U.S. home prices surged 11.9 percent in June from a year earlier, reflecting stronger demand amid a tight supply of homes for sale.
CoreLogic, a real estate data provider, said Tuesday that home prices climbed on an annual basis in 48 states. They fell only in Mississippi and Delaware. And all but one of the 100 largest cities reported price gains.
Nevada led all states with an annual gain of 26.5 percent. That was followed by California (21.4 percent), Wyoming (16.7 percent), Arizona (16.2 percent) and Georgia (14.3 percent).
On a monthly basis, U.S. home prices rose 1.9 percent in June from May, the 16th straight month-over-month increase.
All told, U.S. home values increased 10 percent through the first six months of the year, the firm said.
“Trend in home price gains is moving at the fastest pace since 1977,” said Mark Fleming, CoreLogic’s chief economist.

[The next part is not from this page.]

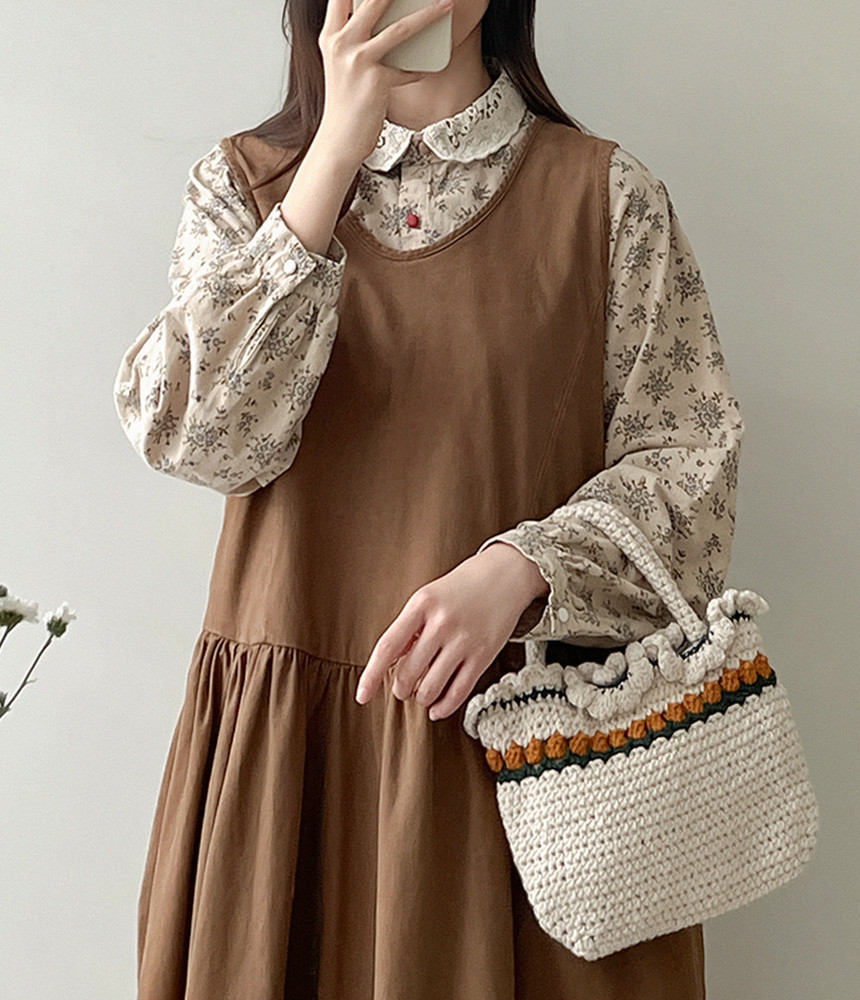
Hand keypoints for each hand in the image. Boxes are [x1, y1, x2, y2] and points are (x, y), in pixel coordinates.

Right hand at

Steady price increases are the latest sign of a recovery in housing. Stable job gains and still-low mortgage rates have encouraged more Americans to buy homes. Greater demand, along with few homes for sale, has helped push up prices.
One concern is that higher mortgage rates could slow home sales. But many economists say rates remain low by historical standards and would need to rise much faster to halt the momentum.
Previously occupied homes sold in June at a seasonally adjusted annual rate of 5.08 million, the National Association of Realtors reported last month. That’s close to a 3 ½ -year high reached in May and 15.2 percent above year-ago levels.
Despite the gains since last year, home prices are still about 19 percent below the peaks they reached in April 2006, CoreLogic said. That’s a key reason the supply of homes for sale remains low. Many homeowners are waiting to recoup their losses before putting their houses on the market.
Another factor in the recent price gains is that foreclosed homes, which often sell at a discount to other homes, are making up a smaller proportion of overall sales.
Completed foreclosures, when the lender repossesses a home, are on track this year to hit a half-million, or about a quarter below last year’s total, according to RealtyTrac Inc.
Excluding “distressed” sales, which include foreclosures and short sales, no states posted home price declines last month, CoreLogic said. A short sale is when a home sells for less than what is owed on the mortgage.